## Listed entries

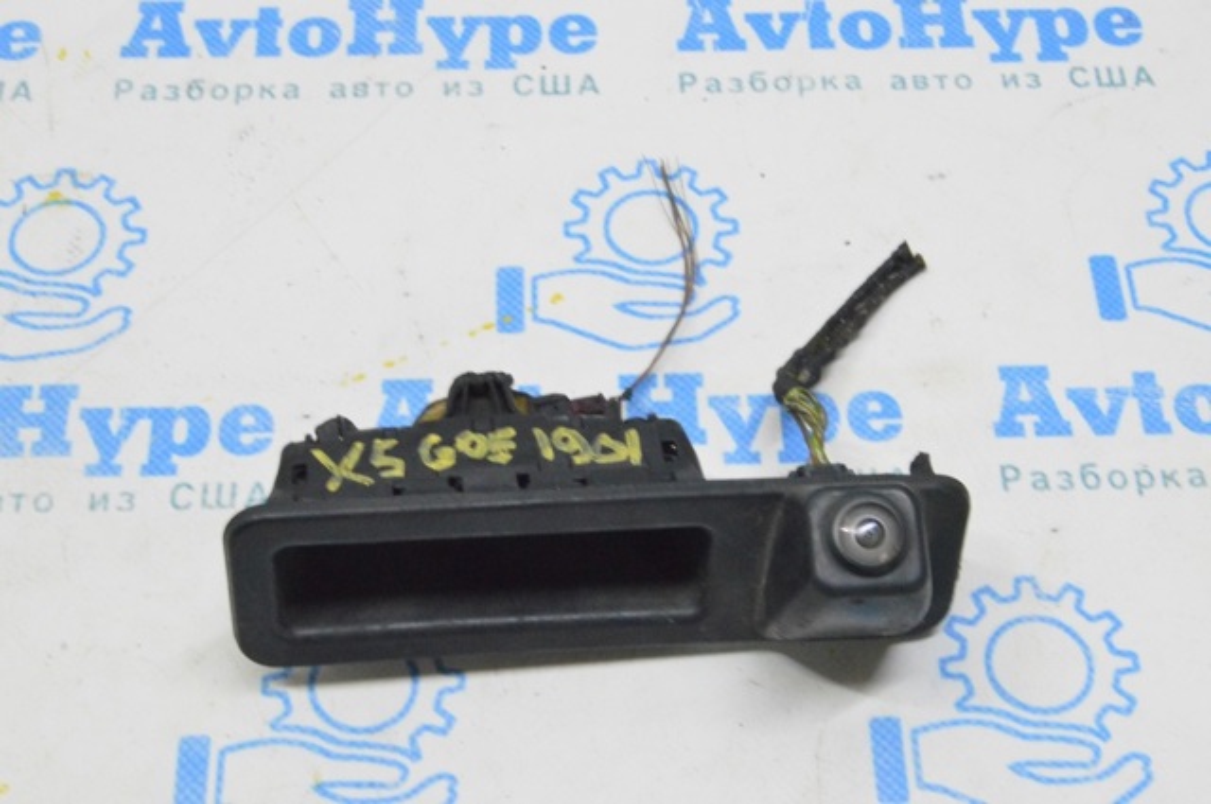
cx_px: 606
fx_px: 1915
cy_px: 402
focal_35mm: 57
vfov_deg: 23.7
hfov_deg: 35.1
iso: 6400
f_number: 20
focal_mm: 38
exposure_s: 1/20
...
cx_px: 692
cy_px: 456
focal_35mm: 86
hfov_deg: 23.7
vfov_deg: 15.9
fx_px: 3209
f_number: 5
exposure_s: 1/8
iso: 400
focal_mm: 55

## What you should do
Using the records above, write out exactly the lines between the one holding "focal_35mm: 57" and the one holding "exposure_s: 1/20", inclusive; leave everything else out.

## Result below
focal_35mm: 57
vfov_deg: 23.7
hfov_deg: 35.1
iso: 6400
f_number: 20
focal_mm: 38
exposure_s: 1/20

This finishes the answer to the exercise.